__源文档__:

In [257]:
import torch.optim
import torchvision
from torch.utils.data import DataLoader
import torch.nn as nn
from torch.utils.tensorboard import SummaryWriter
from sklearn.metrics import precision_recall_fscore_support
import numpy as np

In [258]:
laring_rate = 0.0001
batch_size = 256
epoch = 70
device = torch.device("cuda" if torch.cuda.is_available() else "cpu")

In [259]:
train_dataset = torchvision.datasets.CIFAR10("./dataset",transform=torchvision.transforms.Compose([
    torchvision.transforms.RandomRotation((-90,90)),
    torchvision.transforms.ToTensor()]),train=True,download=True)

__原始数据__:
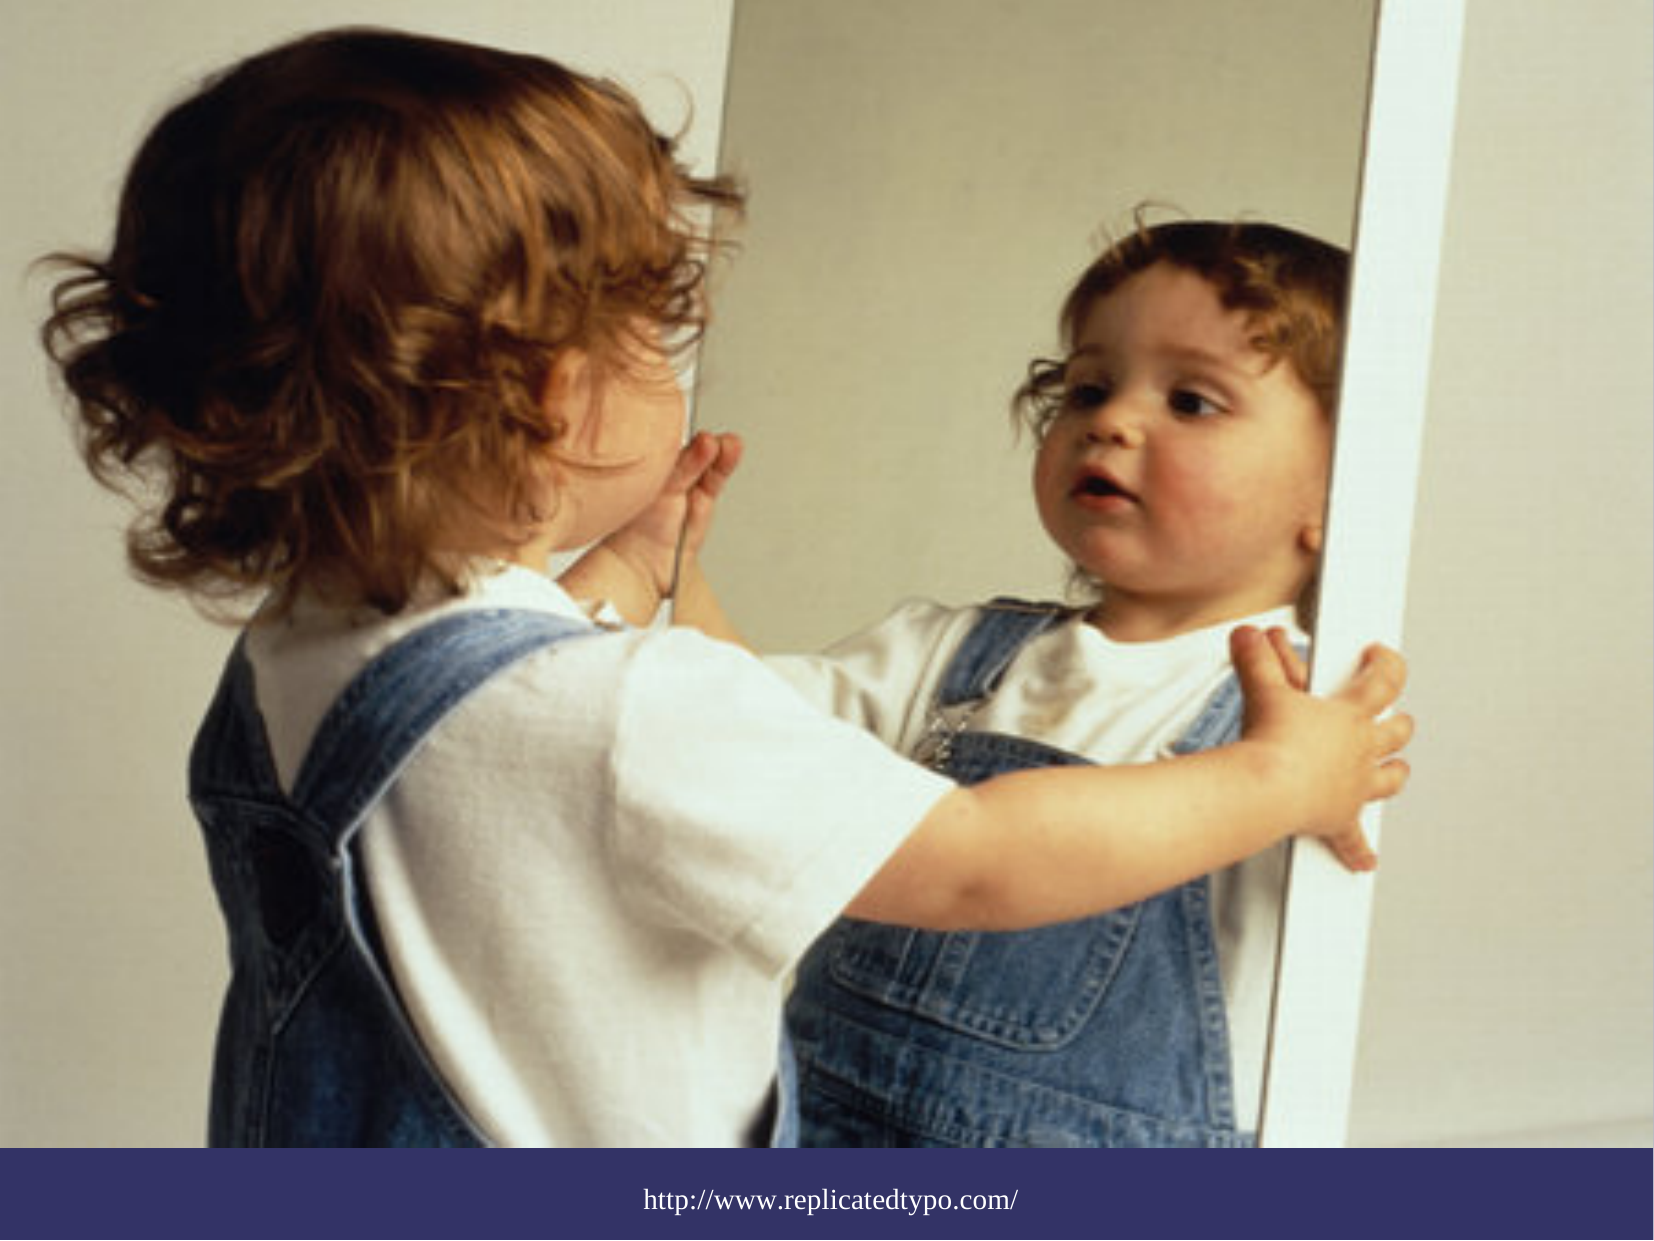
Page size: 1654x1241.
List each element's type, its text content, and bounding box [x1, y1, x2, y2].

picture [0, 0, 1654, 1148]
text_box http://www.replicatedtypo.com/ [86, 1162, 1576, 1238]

__任务要求__:
1. CIFAR10 训练代码中 batch_size 设为多少？
2. 请从最后一行之后接着写这段 CIFAR10 训练代码。

__参考答案__:
1. batch_size 设为 256。

2.
test_dataset = torchvision.datasets.CIFAR10("./dataset",transform=torchvision.transforms.ToTensor(),train=False,download=True)

Files already downloaded and verified
Files already downloaded and verified


In [260]:
print("训练集的长度为：{}".format(len(train_dataset)))
print("测试集的长度为：{}".format(len(test_dataset)))

训练集的长度为：50000
测试集的长度为：10000


In [261]:
train_dataloader = DataLoader(train_dataset,batch_size,shuffle=True,drop_last=True)
test_dataloader = DataLoader(test_dataset,batch_size,shuffle=True,drop_last=True)

CIFAR10网络结构改进详解
我将详细解释每个改进层的添加目的和意义，帮助您理解这些修改如何提升模型性能：
1. Batch Normalization (批归一化层)
​​添加位置​​：在每个卷积层之后、激活函数之前
​​目的和意义​​：
​​稳定训练过程​​：通过标准化每层的输入分布，减少内部协变量偏移(Internal Covariate Shift)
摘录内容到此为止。